出典の抜粋:
---

「一気に肩がバコンと外れた」 生々しい故障の瞬間…リハビリ支えた“不屈の先輩たち”
高橋朋己さんは昨年限りで現役引退&ライオンズアカデミーコーチ就任
西武で8年間プレーし、2020年に現役を引退した高橋朋己さん。2年目の2014年には抑えや中継ぎとして63試合に登板して2勝1敗29セーブ、13ホールドをマーク。翌2015年には62試合で2勝3敗22セーブ、14ホールドと見事な活躍ぶりだったが、その後は怪我との戦いだった。
社会人の強豪、西濃運輸から2012年ドラフト4位で西武に入団。2014年に29セーブを挙げて新人王候補に名を連ね、オフには日米野球の日本代表にも選出された。2015年は開幕からクローザーを務め、オールスターにも出場するなど順調にキャリアを重ねていた。しかし、2016年4月に左肘の張りにより出場登録を抹消。その後、7月に左肘内側側副靭帯再建手術(トミー・ジョン手術)を受けた。
「3か月待っても無理だったので、早く手術をしたかったです。保存治療で良くなるなら、みんな良くなっている。リハビリ期間中は栄養学を学んで、トレーニングも勉強しました」
翌2017年6月にイースタン・リーグで実戦復帰を果たし、シーズン終盤には1軍でも3試合に登板。2018年はオープン戦から好投するなど復活をアピールしていた。しかし、3月31日の日ハム戦で3点リードの8回に登板したが、左肩に違和感を覚え一死もとれずに降板した。手術明けにもかかわらず、大事な8回を任されていた。「今年こそは」と思った矢先だった。
「オープン戦も状態が良くて、札幌ドームのブルペンでも150キロ出るんじゃないかというくらい調子が良かったのですが、投球練習中にピリっとして、おかしいなあと思ったら、一気にバコンと肩が外れて激痛が走りました。そんなに重症じゃないと思っていたんですけど、肉離れとかも見つかって『1~3か月無理だよ』と言われました。ショックでした。とにかく痛いし、投げられない。でも、最短で戻ろうといろいろな治療をしました」
しかし、その後はイースタン・リーグでも登板機会はなく、オフに育成選手契約になった。背番号は「123」に変わったが、球団は元の背番号「43」を空き番にして復帰を待った。だが、2019年、2020年も登板を果たせず、現役引退を決断した。

---

抽出した情報:

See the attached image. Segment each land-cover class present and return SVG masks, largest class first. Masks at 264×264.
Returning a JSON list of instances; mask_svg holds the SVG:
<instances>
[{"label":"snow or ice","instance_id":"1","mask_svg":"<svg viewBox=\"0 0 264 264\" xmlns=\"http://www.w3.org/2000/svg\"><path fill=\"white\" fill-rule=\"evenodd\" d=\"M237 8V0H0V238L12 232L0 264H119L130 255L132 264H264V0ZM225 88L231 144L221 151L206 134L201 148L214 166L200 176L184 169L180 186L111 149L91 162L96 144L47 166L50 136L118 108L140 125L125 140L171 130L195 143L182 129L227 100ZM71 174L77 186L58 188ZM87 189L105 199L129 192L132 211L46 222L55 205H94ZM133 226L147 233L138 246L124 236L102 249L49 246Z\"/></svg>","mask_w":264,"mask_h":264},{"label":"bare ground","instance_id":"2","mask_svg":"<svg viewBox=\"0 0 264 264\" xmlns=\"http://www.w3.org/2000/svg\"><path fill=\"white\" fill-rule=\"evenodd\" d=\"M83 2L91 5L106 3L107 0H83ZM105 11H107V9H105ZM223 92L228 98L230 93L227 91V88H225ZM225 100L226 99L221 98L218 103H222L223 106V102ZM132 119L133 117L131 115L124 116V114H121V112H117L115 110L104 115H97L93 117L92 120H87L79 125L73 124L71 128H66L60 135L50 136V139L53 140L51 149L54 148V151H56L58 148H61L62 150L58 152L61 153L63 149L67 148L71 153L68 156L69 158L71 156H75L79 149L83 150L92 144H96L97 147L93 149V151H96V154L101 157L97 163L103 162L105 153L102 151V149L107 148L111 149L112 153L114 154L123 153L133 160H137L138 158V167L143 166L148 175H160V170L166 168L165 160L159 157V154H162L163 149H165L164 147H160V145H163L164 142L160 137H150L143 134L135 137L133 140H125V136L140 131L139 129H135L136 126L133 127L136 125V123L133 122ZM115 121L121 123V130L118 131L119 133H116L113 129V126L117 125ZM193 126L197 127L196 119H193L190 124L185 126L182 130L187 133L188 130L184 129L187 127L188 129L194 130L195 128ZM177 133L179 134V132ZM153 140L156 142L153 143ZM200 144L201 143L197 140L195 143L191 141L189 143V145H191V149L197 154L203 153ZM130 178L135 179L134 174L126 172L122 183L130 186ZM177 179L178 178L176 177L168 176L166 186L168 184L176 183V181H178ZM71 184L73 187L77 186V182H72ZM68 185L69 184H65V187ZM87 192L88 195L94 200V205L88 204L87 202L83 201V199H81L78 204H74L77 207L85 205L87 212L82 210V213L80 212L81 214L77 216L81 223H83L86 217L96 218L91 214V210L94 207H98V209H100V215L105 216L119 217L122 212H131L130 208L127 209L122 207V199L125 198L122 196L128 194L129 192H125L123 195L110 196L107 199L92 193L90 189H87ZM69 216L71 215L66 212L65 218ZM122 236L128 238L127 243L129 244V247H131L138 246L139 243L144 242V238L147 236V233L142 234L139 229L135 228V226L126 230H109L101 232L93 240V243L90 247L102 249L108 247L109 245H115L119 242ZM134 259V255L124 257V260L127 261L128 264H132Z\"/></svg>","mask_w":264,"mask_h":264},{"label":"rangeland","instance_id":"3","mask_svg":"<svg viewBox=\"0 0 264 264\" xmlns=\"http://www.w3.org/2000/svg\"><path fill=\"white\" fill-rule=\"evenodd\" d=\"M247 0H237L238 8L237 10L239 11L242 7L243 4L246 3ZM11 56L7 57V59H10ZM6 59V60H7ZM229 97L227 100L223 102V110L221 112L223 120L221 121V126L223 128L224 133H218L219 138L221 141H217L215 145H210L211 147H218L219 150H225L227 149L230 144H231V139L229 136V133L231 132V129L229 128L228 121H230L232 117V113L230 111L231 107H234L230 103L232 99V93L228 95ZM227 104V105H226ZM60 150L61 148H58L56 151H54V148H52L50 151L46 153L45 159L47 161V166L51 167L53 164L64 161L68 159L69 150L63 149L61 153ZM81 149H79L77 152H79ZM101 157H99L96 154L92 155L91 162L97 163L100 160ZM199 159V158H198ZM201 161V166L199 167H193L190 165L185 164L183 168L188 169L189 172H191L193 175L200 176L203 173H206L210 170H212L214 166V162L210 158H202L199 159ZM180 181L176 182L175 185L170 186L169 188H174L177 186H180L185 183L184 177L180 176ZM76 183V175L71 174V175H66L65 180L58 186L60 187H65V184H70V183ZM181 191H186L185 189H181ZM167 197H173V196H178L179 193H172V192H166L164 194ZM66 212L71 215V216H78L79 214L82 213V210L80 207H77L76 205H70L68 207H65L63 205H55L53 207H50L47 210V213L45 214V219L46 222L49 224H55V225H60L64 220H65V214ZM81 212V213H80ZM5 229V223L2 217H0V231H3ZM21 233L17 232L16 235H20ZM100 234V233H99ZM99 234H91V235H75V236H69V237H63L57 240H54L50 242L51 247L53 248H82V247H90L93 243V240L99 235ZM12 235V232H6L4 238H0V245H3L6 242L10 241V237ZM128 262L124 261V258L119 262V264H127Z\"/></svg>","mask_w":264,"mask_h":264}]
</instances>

---

実行する作業: 高橋朋己さんの記事のうち、「高橋朋己さんは昨年限りで現役引退&ライオンズアカデミーコーチ就任」で始まり「その後は怪我との戦いだった。」で終わる部分を、一字も変えずに打ち直してください。

以下の出力:
高橋朋己さんは昨年限りで現役引退&ライオンズアカデミーコーチ就任
西武で8年間プレーし、2020年に現役を引退した高橋朋己さん。2年目の2014年には抑えや中継ぎとして63試合に登板して2勝1敗29セーブ、13ホールドをマーク。翌2015年には62試合で2勝3敗22セーブ、14ホールドと見事な活躍ぶりだったが、その後は怪我との戦いだった。